DURHAM, N.C. — IBM announced that it planned to donate to the Cloud Native Computing Foundation (CNCF) three open source projects aimed at helping AI developers prepare data to train language models and work more easily with AI agents.
The announcement was made Tuesday at the first-ever All Things Open AI conference, by Sriram Raghavan, vice president of IBM Research AI.
The three projects are:
Data Prep Kit: This tool, released in 2024, speeds up unstructured data preparation for large language model (LLM) application developers by cleaning and enriching data for pre-training, fine-tuning and retrieval-automation generation (RAG) of models.
Docling: This project makes document processing simpler with the capability to parse a variety of formats, such as PDFs, into files that are easy for LLMs and other foundation models to digest. Docling was open sourced a year ago.

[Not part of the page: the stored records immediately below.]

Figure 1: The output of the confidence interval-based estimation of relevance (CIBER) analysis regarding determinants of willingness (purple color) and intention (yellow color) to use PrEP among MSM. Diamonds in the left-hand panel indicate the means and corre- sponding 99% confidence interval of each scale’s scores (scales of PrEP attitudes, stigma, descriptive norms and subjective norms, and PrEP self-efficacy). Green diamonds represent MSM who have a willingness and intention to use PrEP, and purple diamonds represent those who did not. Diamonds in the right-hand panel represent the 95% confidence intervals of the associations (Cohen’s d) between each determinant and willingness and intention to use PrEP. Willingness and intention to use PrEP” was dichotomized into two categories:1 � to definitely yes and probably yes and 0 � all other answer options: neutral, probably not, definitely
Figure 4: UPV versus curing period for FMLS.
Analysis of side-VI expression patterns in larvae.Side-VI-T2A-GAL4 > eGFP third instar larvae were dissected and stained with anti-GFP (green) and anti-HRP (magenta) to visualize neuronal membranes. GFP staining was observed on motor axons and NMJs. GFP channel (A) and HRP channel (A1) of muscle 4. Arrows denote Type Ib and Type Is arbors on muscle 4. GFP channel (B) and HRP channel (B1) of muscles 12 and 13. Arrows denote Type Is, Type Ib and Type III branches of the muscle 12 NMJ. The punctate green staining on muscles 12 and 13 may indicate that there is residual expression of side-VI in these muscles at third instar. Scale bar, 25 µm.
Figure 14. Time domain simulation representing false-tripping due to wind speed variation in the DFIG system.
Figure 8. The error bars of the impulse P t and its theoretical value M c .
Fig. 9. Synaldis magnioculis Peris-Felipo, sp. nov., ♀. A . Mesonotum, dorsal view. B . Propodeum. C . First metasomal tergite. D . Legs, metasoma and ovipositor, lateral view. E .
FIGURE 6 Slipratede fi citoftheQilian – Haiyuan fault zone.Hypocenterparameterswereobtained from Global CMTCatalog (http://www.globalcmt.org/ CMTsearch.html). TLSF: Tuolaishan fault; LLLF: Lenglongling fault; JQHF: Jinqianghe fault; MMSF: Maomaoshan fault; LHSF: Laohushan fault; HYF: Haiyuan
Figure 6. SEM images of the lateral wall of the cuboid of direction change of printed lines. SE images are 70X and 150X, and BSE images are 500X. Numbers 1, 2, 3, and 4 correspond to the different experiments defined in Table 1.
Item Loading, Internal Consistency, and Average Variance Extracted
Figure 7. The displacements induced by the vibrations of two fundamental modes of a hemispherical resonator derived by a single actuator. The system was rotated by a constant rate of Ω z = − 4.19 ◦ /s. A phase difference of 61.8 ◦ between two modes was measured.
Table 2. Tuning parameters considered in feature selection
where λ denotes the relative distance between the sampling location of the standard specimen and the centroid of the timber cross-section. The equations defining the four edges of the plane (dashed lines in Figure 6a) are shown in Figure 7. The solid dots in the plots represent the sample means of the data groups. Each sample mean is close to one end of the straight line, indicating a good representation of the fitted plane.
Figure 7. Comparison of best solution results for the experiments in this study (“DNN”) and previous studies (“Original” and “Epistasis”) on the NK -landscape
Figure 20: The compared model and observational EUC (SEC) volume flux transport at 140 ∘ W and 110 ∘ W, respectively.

BeeAI: BeeAI is an agent that helps devs discover, run and build AI agents (in Python or TypeScript) from any framework, such as CrewAI, LangGraph and AutoGen.
The decision to donate the three projects, Ragjavan said, was aligned with IBM’s desire to make AI as accessible as possible for everyone.
Also, he said, “IBM as a company, we’ve been committed to open in many ways for a long time, and we’re starting to contribute a lot to this ecosystem.
“We’ve been in the journey of AI, actually, from that time the word ‘AI’ was mined in 1955… We have gone all the way from chess-playing machines to an LLM, because we’ve seen that journey.”
The Speed of Innovation
In September 2023, IBM introduced its Granite family of foundation models. In addition to the three projects it’s donating to the CNCF, in May IBM Research, along with Red Hat, introduced InstructLab, an open source framework for fine-tuning and collaborating on open source LLMs.
At All Things Open AI, Raghavan told the keynote audience on Tuesday that he marvels at the speed with which AI innovation is moving.
“We have now seen more and more frameworks emerge to start to help you put this together,” he said. “We are early in the journey. But what’s exciting is how quickly the narrative went from, ‘AI is going to be dominated by closed, proprietary model,’ to, in 24 months, usable models, usable frameworks, and now the emergence of the world of agents.”
Raghavan was bullish in Durham about the future of open source AI.
“I look forward to seeing what my community will do,” he told the keynote audience. “I want to end with just going back to where we started. It’s very clear to us that a transformative technology like AI isn’t going to have the economic output and impact that we all wanted to have without the coming together, open approaches to collaboration.”